- Born: 2 March 1927 Springsure, Queensland, Australia
- Died: 3 February 2010 (aged 82) Brisbane, Queensland, Australia
- Cause of death: Homicide (bashing)
- Spouse: Gordon Temperley (1949-2004; his death)
- Children: 5

= Murder of Iris Temperley =

2010 murder in Rockhampton, Australia

Iris Daphne Temperley (née Donovan; 2 March 1927 – 3 February 2010) was an Australian woman who was murdered in Rockhampton, Queensland, Australia.

18-year-old David Samuel Aubrey Ray randomly attacked and raped 82-year-old Temperley in the backyard of her home in George Street in the suburb of Rockhampton City on the morning of 26 January 2010. He inflicted extensive injuries to Temperley in the particularly violent attack, which caused considerable anger within the Rockhampton community.

Temperley died from her injuries at the Royal Brisbane and Women's Hospital on 3 February 2010 without having regained consciousness.

==Background==
Temperley was born Iris Daphne Donovan at Springsure, Queensland on 2 March 1927. She married Gordon Temperley on 1 December 1949 at St Paul's Cathedral in Rockhampton, and together they had five children.

After spending some time managing a cattle property north of Duaringa, the Temperley's moved to Rockhampton in 1959 and purchased a house in George Street where the family settled.

At the time of her death, Temperley had 11 grandchildren and nine great-grandchildren.

==Murder==
Temperley was raking leaves in the backyard of her George Street home when she was set upon by Ray who used a fire extinguisher in the attack, causing Temperley to sustain extensive injuries including skull swelling, broken nose, fractured ribs, fractured sternum, collapsed lung, and tearing to her genitals, causing profuse bleeding.

Ray attacked Temperley after having stolen alcohol from the Leichhardt Hotel in Bolsover Street, and before committing a burglary at a neighbouring house.

Temperley was admitted to the intensive care unit at Rockhampton Hospital in a critical condition before being flown to Brisbane, where she died from her injuries on 3 February 2010.

After Temperley's death, a public memorial was held at St Paul's Cathedral, which was attended by more than 100 people.

Member for Rockhampton Robert Schwarten said that Temperley's death had affected the Rockhampton community, stating: "Disbelief, revulsion, anger and fear has riled through this community."

==Arrest==
On 27 January 2010, Ray attended the Rockhampton Police Station with a relative where he admitted to assaulting an elderly lady but claimed to be having difficulty remembering specific details.

He was arrested and ultimately charged with murder and rape as well as stealing and property offences.

After a mention in the Rockhampton Magistrates Court in September 2010, a committal hearing was scheduled for November 2010. Following the three-day committal hearing, magistrate Annette Hennessy ordered Ray to stand trial for the rape and murder of Iris Temperley.

==Trial==
Ray's trial in the Rockhampton Supreme Court was held in September 2011 where he pleaded guilty to one count of murder and two counts of rape for which he received life sentences.
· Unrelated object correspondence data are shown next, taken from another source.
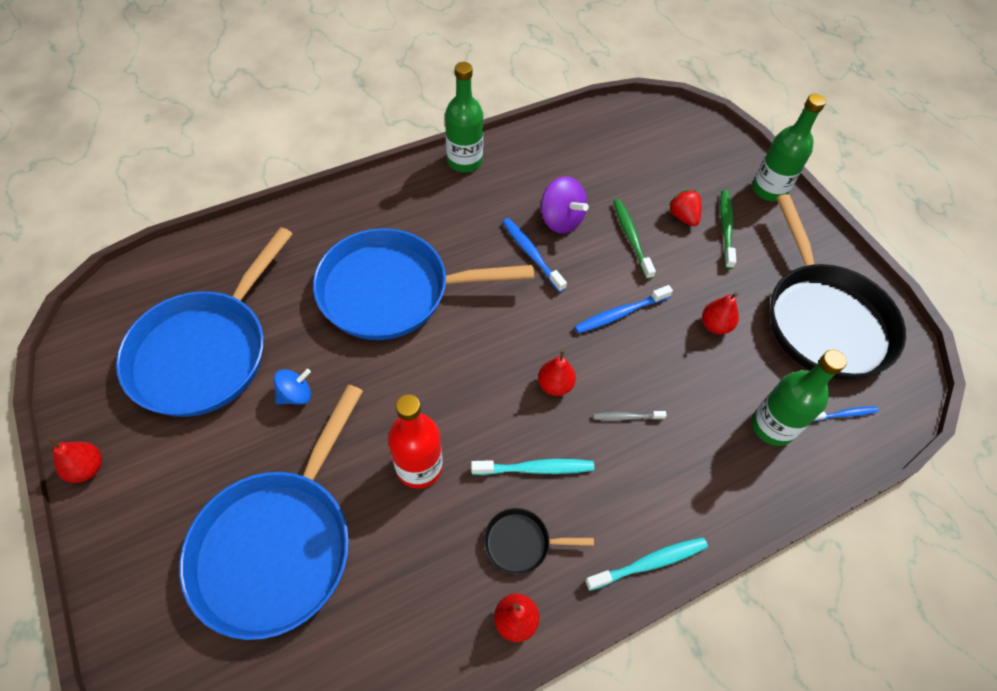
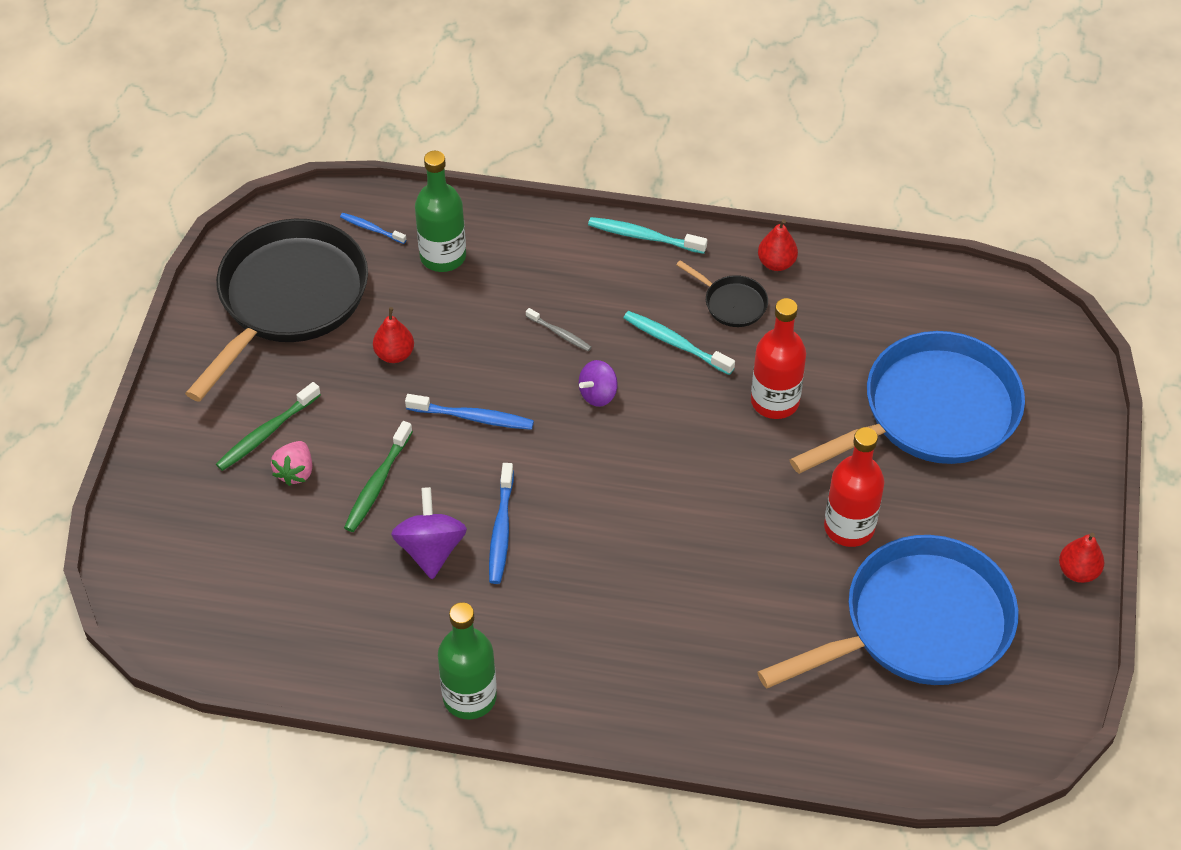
camera: 140 degrees left, 5 degrees down
(296, 395) = (849, 527): blue spinning top -> red bottle
(393, 291) = (682, 577): blue pan -> none
(555, 385) = (598, 394): red pear -> purple spinning top
(683, 217) = (295, 472): red strawberry -> pink strawberry
(769, 190) = (165, 444): green bottle -> none

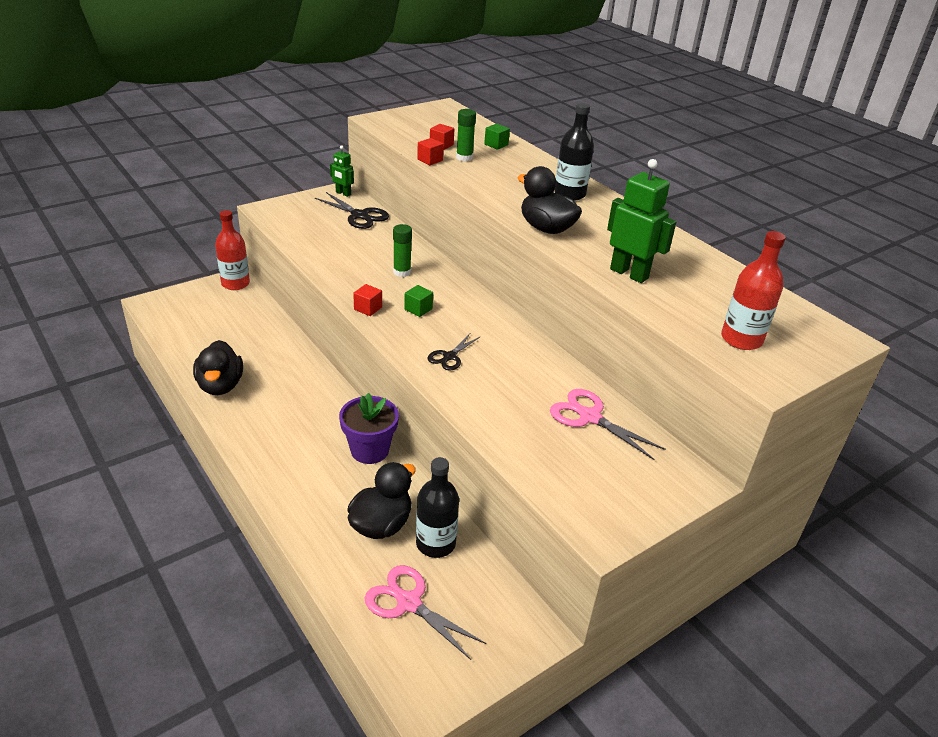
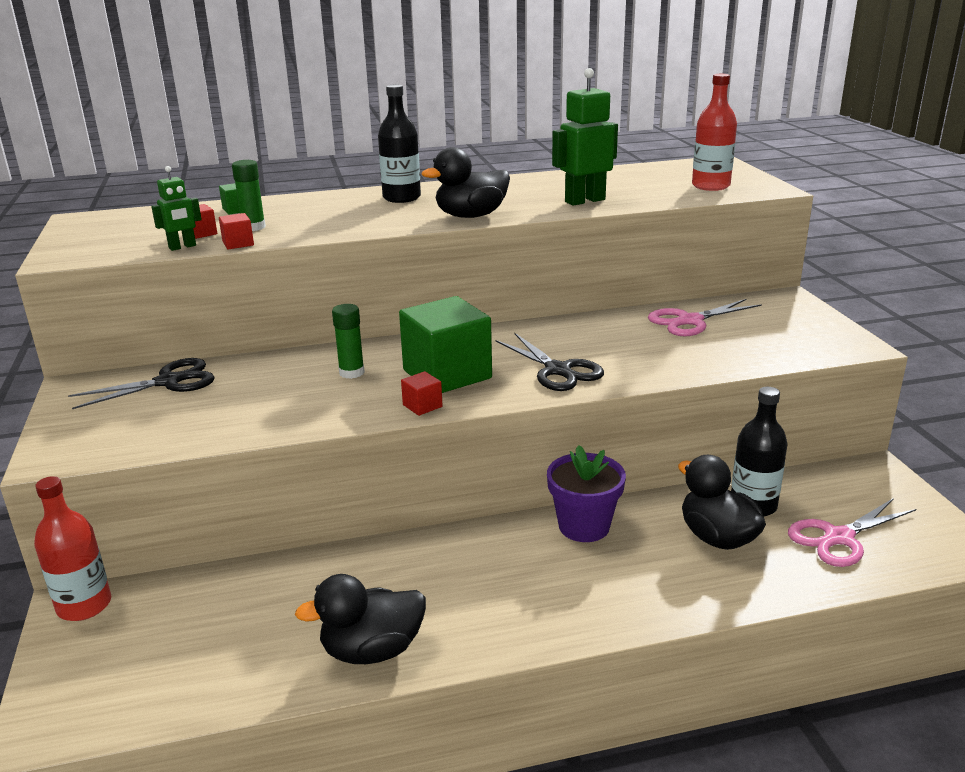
camera: 65 degrees left, 10 degrees down
(220, 386) = (372, 650): black duck -> black duck turned 150 degrees clockwise
(343, 193) = (84, 386): green robot -> green robot (182, 247)
(418, 309) = (447, 374): green cube -> green cube, size x2.43
(449, 357) = (558, 370): black scissors -> black scissors, size x1.61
An additional 15 years was added to his prison term for the burglary at Temperley's home as well as numerous other offences.

A psychiatrist's report was tendered to the court but Justice Duncan McMeekin said despite the report indicating that Ray had felt genuine remorse while also detailing his long-standing substance abuse problem, there was no psychiatric excuse for what Ray had done.
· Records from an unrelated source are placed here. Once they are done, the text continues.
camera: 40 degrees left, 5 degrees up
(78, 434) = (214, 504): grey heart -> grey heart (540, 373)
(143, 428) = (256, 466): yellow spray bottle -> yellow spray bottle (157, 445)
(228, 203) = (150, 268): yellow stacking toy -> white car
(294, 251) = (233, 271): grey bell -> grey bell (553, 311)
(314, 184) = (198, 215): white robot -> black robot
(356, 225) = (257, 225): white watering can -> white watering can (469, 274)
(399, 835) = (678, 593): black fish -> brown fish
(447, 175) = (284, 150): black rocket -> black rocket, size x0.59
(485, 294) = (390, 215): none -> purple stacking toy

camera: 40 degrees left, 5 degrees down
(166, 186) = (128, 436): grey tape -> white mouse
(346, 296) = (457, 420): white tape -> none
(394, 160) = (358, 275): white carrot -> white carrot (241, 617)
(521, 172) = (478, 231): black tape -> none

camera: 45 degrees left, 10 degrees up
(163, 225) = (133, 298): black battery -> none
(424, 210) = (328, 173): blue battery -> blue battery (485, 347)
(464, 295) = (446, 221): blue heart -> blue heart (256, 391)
McMeekin described the facts of the case as "appalling" given that Temperley was "a frail elderly lady of 82 years" and told Ray: "You murdered her by causing injuries which caused her death some days later... The doctors were unable to stop the bleeding. Fortunately, she did not regain consciousness after your attack."

===Appeal===
Ray argued that some of the sentences were manifestly excessive and successfully appealed to have his sentence reduced. In a judgement, the Queensland Court of Appeal reduced Ray's sentence for Temperley's rape to 14 years and his sentence for burglary to three years.

Despite this, the sentences were still to be served concurrently with his life sentence for Temperley's murder.

==Legacy==
In 2020, Temperley's name was added to an online memorial called The Red Heart Campaign, designed by journalist Sherele Moody to honour women and children who had died as a result of acts of violence.

As of April 2023, Ray was still incarcerated at the Capricornia Correctional Centre.

Temperley's nephew, Vern Donovan, who served as Fitzroy Shire Council's chief executive officer from 1965 to 2000, briefly wrote about Temperley's death in his autobiography You're Sincerely: My life's experiences and lessons learned, thus far.

Donovan said his elderly mother Merle Donovan was close to her sister-in-law and would speak regularly to Temperley on the phone. He said that Temperley's "sudden and cruel murder" had caused his mother who was residing in a Yeppoon retirement village to go into a "severe state of shock", and arrangements had to be made to have her transferred into a more calming area of the facility.